Wakatobi, Skalainfo.net| Tanpa ada kesepakatan dan persetujuan dari pemilik yang sah, sekolmpok oknum warga memperjual belikan sebidang tanah hak orang lain kepada pihak orang lain lagi dan mengaku sebagai pemilik lahan juga. Tentunya si pemilik lahan yang sah berang melihat lahannya di obrak-abrik oleh orang yang tidak bertanggung jawab, sehingga perkara tersebut akan berlanjut keranah hukum. Sabtu, 29/4/2023.

La Ode Husna sebagai pemilk sah lahan itu mengatakan kepada awak media ini via telepon celularnya, bahwa sekolompok oknum warga tersebut secara terang-terangan telah melawan hukum dengan merampas hak orang lain tanpa melakukan musyawarah atau kesepakatan terlebih dahulu kepada keluarganya.
La Ode Husna, yang juga sebagai ketua pemerhati adat budaya Buton dan juga sebagai bagian dari abdi dalam Keraton Buton menyatakan, perbuatan yang melawan hukum harus di hukum dengan seberat-beratnya.
Dia menambahkan bahwa sil-silah dari lahan itu sudah punya surat secara turun-temurun yang diberikan kepada keturunan dari Radja Lakina Liya/Meantu’u Liya Ke-X (10) La Ode Belomba, sehingga keturunan dari Radja Lakina Liya sampai saat ini masih memgang surat asli dari riwayat tanah atau sebidang lahan tersebut.
Mereka yang berani menyerobot lahan itu oleh oknum warga yang tidak tahu asal-muasalnya tanah itu, akan berhadapan dengan hukum dan/atau berhadapan dengan hukum adat istiadat Buton, katanya.
Pihak keluarga atau korban, yang lahannya diserobot oleh oknum warga yang tidak mengerti aturan hukum adat Buton itu, meminta kepada aparat hukum agar secepatnya para oknum ditersebut ditangkap dan diadili agar tidak terjadi hal-hal negatif nantinya.
Kepada oknum warga penyerobot lahan itu (mafia tanah) dengan segera menyelesaikannya masalah perbuatannya kepada pemilik yang sah, terkait urusan lahan itu. Karena diperhitungkan kerugian yang dialami oleh korban atau pemilik lahan mencapai ratusan juta rupiah.

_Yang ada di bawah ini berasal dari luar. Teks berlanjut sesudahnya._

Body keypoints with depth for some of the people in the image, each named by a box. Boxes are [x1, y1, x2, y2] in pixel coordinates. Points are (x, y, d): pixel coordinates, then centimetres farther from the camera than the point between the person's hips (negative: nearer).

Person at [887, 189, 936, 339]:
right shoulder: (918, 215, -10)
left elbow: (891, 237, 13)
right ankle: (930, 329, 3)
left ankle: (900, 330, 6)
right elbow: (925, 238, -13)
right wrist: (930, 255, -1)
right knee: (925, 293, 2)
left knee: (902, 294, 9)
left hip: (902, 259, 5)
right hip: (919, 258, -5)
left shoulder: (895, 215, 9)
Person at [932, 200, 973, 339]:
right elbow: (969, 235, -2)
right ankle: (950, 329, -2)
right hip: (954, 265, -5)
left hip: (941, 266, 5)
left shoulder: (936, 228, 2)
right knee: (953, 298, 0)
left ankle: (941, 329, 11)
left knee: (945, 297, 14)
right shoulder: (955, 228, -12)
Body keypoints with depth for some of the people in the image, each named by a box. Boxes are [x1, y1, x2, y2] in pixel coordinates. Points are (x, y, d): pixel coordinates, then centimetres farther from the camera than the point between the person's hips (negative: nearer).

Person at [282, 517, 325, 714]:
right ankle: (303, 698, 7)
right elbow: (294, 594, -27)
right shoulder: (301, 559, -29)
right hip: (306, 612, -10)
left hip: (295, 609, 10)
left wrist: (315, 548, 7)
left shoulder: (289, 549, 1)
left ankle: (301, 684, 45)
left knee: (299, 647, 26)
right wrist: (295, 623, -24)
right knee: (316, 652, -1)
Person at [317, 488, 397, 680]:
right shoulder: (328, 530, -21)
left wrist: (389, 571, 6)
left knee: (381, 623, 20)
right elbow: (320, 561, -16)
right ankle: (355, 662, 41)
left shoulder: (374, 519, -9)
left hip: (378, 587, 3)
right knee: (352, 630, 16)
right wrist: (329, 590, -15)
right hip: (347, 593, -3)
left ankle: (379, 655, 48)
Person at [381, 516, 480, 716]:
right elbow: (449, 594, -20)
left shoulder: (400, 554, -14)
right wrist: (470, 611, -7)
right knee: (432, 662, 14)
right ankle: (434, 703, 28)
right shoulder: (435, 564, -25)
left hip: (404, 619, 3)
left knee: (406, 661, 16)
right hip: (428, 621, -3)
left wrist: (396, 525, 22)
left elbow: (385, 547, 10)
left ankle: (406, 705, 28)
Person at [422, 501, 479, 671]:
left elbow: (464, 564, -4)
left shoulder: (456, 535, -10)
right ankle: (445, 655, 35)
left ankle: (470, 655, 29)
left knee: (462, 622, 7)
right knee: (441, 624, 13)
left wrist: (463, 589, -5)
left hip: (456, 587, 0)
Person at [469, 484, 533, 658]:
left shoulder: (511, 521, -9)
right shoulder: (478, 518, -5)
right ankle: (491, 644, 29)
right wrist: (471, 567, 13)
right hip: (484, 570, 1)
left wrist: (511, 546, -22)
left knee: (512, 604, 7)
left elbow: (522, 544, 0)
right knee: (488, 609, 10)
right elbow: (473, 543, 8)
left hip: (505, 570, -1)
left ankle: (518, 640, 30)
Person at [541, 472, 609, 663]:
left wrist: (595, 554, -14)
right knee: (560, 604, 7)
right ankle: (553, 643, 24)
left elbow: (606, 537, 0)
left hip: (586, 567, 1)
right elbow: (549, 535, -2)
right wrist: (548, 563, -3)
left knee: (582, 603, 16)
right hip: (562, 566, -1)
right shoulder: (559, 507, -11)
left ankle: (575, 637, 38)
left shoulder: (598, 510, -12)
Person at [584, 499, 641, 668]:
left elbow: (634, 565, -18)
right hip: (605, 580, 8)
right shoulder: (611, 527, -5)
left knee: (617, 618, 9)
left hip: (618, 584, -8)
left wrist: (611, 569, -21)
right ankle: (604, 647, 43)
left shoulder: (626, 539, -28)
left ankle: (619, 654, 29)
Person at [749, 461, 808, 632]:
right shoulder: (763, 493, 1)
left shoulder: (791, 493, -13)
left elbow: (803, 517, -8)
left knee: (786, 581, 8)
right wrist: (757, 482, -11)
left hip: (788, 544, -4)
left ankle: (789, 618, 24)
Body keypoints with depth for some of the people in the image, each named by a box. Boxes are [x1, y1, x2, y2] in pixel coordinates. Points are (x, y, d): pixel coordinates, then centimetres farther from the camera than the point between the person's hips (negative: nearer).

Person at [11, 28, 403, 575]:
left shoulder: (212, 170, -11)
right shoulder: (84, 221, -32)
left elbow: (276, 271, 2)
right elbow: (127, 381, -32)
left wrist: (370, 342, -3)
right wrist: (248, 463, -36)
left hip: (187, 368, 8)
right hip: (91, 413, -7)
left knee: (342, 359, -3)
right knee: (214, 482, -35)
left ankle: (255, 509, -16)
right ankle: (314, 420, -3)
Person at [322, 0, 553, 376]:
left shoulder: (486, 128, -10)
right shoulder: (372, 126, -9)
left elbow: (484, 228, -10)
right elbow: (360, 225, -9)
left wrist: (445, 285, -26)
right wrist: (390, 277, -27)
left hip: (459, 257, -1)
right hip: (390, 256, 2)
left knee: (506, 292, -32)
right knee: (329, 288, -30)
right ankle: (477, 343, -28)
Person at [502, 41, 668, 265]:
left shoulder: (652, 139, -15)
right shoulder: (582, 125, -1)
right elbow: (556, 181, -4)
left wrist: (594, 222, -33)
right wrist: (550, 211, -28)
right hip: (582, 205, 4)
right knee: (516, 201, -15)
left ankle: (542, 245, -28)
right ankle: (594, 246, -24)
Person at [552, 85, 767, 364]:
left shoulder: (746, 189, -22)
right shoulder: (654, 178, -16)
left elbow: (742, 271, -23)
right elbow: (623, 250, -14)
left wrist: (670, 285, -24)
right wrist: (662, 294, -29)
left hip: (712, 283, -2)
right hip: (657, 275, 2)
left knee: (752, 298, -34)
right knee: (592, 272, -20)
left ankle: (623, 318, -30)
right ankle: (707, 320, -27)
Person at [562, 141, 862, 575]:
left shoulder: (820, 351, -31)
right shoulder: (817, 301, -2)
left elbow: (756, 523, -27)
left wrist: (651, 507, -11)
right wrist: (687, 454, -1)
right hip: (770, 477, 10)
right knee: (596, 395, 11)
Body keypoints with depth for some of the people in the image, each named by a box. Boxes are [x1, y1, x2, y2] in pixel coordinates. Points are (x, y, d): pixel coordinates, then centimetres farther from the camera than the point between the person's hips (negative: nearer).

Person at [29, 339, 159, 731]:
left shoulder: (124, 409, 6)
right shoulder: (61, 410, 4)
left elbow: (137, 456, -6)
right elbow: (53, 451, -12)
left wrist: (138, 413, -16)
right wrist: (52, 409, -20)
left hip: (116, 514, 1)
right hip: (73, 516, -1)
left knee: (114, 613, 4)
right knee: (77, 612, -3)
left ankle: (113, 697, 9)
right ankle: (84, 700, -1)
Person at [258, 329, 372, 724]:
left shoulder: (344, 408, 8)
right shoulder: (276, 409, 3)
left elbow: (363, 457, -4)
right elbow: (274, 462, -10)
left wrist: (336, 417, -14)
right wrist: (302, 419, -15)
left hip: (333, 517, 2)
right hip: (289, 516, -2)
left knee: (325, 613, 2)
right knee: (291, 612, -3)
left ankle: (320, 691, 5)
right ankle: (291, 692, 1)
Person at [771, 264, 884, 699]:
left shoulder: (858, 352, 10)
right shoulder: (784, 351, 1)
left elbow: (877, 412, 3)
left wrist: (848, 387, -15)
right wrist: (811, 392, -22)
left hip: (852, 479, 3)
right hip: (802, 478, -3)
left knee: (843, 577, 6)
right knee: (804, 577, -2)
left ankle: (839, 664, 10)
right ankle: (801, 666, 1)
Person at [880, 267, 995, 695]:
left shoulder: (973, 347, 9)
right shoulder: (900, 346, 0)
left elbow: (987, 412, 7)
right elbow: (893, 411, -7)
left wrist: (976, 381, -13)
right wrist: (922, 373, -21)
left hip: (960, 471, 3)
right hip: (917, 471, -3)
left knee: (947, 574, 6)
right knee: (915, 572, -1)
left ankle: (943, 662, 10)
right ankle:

La Ode Husna menambahkan, “ada beberapa pohon kelapa dan mangga serta bambu yang sengaja ditanam dan dipelihara dilahan itu,” ungkapnya.
Dan saya menyampaikan kepada kepala desa Liya One Melangka apabila terlibat atas masalah jual beli lahan tersebut, agar segera mencabut surat-surat yang pernah ditandatangani itu. Karena perbuatan itu sudah jelas-jelas melawan hukum baik secara hukum nasional dan juga hukum adat yang masih berlaku di Sulawesi Tenggara ini, harapnya. (Red/Alfi).